Health Outcomes Research incorporates a variety of methods, data, and tools from different disciplines including machine learning, simulations and other analytical tools. The application of Health Outcomes Research principles in evaluating the design, delivery, safe use and effectiveness of pharmaceuticals includes but is not limited to the following general areas:
- Pharmacoeconomics evaluates behavior of individuals, organizations, and markets concerning use of pharmaceutical products, services, and programs. The discipline frequently focuses on costs (inputs) and consequences (outcomes) of pharmaceutical use. Evaluations of novel therapies, such as cell and gene therapy, are strongly encouraged.
- Health Care Economic Information is an analysis that identifies, measures, or describes the economic consequences, which may be based on the separate or aggregated clinical consequences of the represented health outcomes, of the use of a drug.
- Clinical Outcomes Assessment (COA) includes Patient Reported Outcomes, Clinician-Reported Outcomes, Performance Outcomes, Patient-Centered Outcomes and Observer-Reported Outcomes. COA focuses on the value assigned to duration of life as modified by the impairment of physical, social, and psychological functional states, symptoms, satisfaction, perceptions, and opportunities influenced by disease, injury, treatment, or policy. Comparative effectiveness proposals of therapeutics and non-therapeutic treatments are welcome.
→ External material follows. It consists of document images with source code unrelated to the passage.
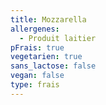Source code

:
 ```yaml
---
title: Mozzarella
allergenes:
  - Produit laitier
pFrais: true
vegetarien: true
sans_lactose: false
vegan: false
type: frais
---
```


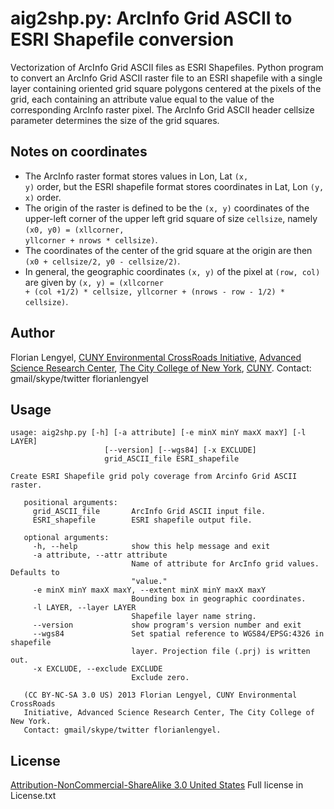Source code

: aig2shp.py: ArcInfo Grid ASCII to ESRI Shapefile conversion
=====================
Vectorization of ArcInfo Grid ASCII files as ESRI Shapefiles. 
Python program to convert an ArcInfo Grid ASCII raster file to an ESRI shapefile with 
a single layer containing oriented grid square polygons centered at the pixels 
of the grid, each containing an attribute value equal to the value of the corresponding 
ArcInfo raster pixel. The ArcInfo Grid ASCII header cellsize parameter determines the
size of the grid squares. 

## Notes on coordinates ##
* The ArcInfo raster format stores values in Lon, Lat <code>(x, y)</code> order, but the ESRI 
shapefile format stores coordinates in Lat, Lon <code>(y, x)</code> order. 
* The origin of the raster is defined to be the <code>(x, y)</code> coordinates of the upper-left corner of the upper left grid square of size <code>cellsize</code>, namely <code>(x0, y0) = (xllcorner, yllcorner + nrows * cellsize)</code>. 
* The coordinates of the center of the grid square at the origin are then <code>(x0 + cellsize/2, y0 - cellsize/2)</code>. 
* In general, the geographic coordinates <code>(x, y)</code> of the pixel at 
<code>(row, col)</code> are given by <code>(x, y) = (xllcorner + (col +1/2) * cellsize, yllcorner + (nrows - row - 1/2) * cellsize)</code>.

    
## Author ##
Florian Lengyel, [CUNY Environmental CrossRoads Initiative](http://asrc.cuny.edu/crossroads), 
[Advanced Science Research Center](http://asrc.cuny.edu/crossroads),
[The City College of New York](http://www.ccny.cuny.edu), [CUNY](http://www.cuny.edu).
Contact: gmail/skype/twitter florianlengyel 
## Usage ##
```
usage: aig2shp.py [-h] [-a attribute] [-e minX minY maxX maxY] [-l LAYER]
                     [--version] [--wgs84] [-x EXCLUDE]
                     grid_ASCII_file ESRI_shapefile

Create ESRI Shapefile grid poly coverage from Arcinfo Grid ASCII raster.

   positional arguments:
     grid_ASCII_file       ArcInfo Grid ASCII input file.
     ESRI_shapefile        ESRI shapefile output file.

   optional arguments:
     -h, --help            show this help message and exit
     -a attribute, --attr attribute
                           Name of attribute for ArcInfo grid values. Defaults to
                           "value."
     -e minX minY maxX maxY, --extent minX minY maxX maxY
                           Bounding box in geographic coordinates.
     -l LAYER, --layer LAYER
                           Shapefile layer name string.
     --version             show program's version number and exit
     --wgs84               Set spatial reference to WGS84/EPSG:4326 in shapefile
                           layer. Projection file (.prj) is written out.
     -x EXCLUDE, --exclude EXCLUDE
                           Exclude zero.

   (CC BY-NC-SA 3.0 US) 2013 Florian Lengyel, CUNY Environmental CrossRoads
   Initiative, Advanced Science Research Center, The City College of New York.
   Contact: gmail/skype/twitter florianlengyel.
```

## License ##
[Attribution-NonCommercial-ShareAlike 3.0 United States](http://creativecommons.org/licenses/by-nc-sa/3.0/us/)
Full license in License.txt
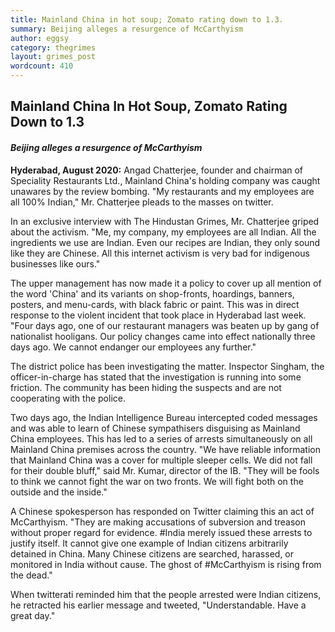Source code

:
 ```yaml
---
title: Mainland China in hot soup; Zomato rating down to 1.3.
summary: Beijing alleges a resurgence of McCarthyism
author: eggsy
category: thegrimes
layout: grimes_post
wordcount: 410
---
```


## Mainland China In Hot Soup, Zomato Rating Down to 1.3

#### *Beijing alleges a resurgence of McCarthyism*

**Hyderabad, August 2020:** Angad Chatterjee, founder and chairman of Speciality Restaurants Ltd., Mainland China's holding company was caught unawares by the review bombing. "My restaurants and my employees are all 100% Indian," Mr. Chatterjee pleads to the masses on twitter.

In an exclusive interview with The Hindustan Grimes, Mr. Chatterjee griped about the activism. "Me, my company, my employees are all Indian. All the ingredients we use are Indian. Even our recipes are Indian, they only sound like they are Chinese. All this internet activism is very bad for indigenous businesses like ours."

The upper management has now made it a policy to cover up all mention of the word 'China' and its variants on shop-fronts, hoardings, banners, posters, and menu-cards, with black fabric or paint. This was in direct response to the violent incident that took place in Hyderabad last week. "Four days ago, one of our restaurant managers was beaten up by gang of nationalist hooligans. Our policy changes came into effect nationally three days ago. We cannot endanger our employees any further."

The district police has been investigating the matter. Inspector Singham, the officer-in-charge has stated that the investigation is running into some friction. The community has been hiding the suspects and are not cooperating with the police.

Two days ago, the Indian Intelligence Bureau intercepted coded messages and was able to learn of Chinese sympathisers disguising as Mainland China employees. This has led to a series of arrests simultaneously on all Mainland China premises across the country. "We have reliable information that Mainland China was a cover for multiple sleeper cells. We did not fall for their double bluff," said Mr. Kumar, director of the IB. "They will be fools to think we cannot fight the war on two fronts. We will fight both on the outside and the inside."

A Chinese spokesperson has responded on Twitter claiming this an act of McCarthyism. "They are making accusations of subversion and treason without proper regard for evidence. #India merely issued these arrests to justify itself. It cannot give one example of Indian citizens arbitrarily detained in China. Many Chinese citizens are searched, harassed, or monitored in India without cause. The ghost of #McCarthyism is rising from the dead."

When twitterati reminded him that the people arrested were Indian citizens, he retracted his earlier message and tweeted, "Understandable. Have a great day."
- Patient-level Real-World Data and Analytic Tools: Health Outcomes Research depends on the evolving and increasing use, and evaluation of technologies, analyses and patient-level databases (e.g. electronic medical records, health insurance claims data, registries, patient health-networks, patient health status monitoring) to assist in better understanding diseases and interventions.
Two years
$60,000 per year
- Applicants (U.S. and non-U.S. citizens) attending U.S. schools of medicine, pharmacy, public health, nursing, and dentistry are eligible for this award.
- Applicants must have a firm commitment from a sponsor (a.k.a. mentor) at an accredited U.S. university or research institution. Candidates from research institutions are eligible to apply providing the institution is involved in training and education programs.
- Applicants must hold a PhD, PharmD, or MD degree. If you do not hold one at the time of application submission, please state in your extended letter when you expect to receive it, as it must be received before funding could begin. Funding can begin as early as July 1, 2022 or as late as December 1, 2022.
- Applicants are encouraged to apply at the earliest point possible in their postdoctoral research. Applicants must be within their first two years of postdoctoral study at the time of award activation. Applications requesting funds to continue an existing postdoctoral program beyond a 4th year will not be considered.
- Applicants must write and submit a research plan and provide the mentor’s research record, as well as a description of how the mentoring experience will enhance their career development in Health Outcomes Research.
- Applicants who are applying for funds to support postdoctoral work in the laboratory where their graduate work was performed will be given lower preference. One of the objectives of this fellowship is to gain new skills and therefore an ideal candidate will be conducting their research in a new laboratory and not where their graduate work was performed.
- If multiple applicants from the same lab are submitting proposed efforts on the same project, the efforts must be separate activities. They may not be duplicative. We will not consider multiple applications for the same or similar efforts on the same project. This pertains to submissions from all three categories of our programs within Health Outcomes Research. The applications will be disqualified.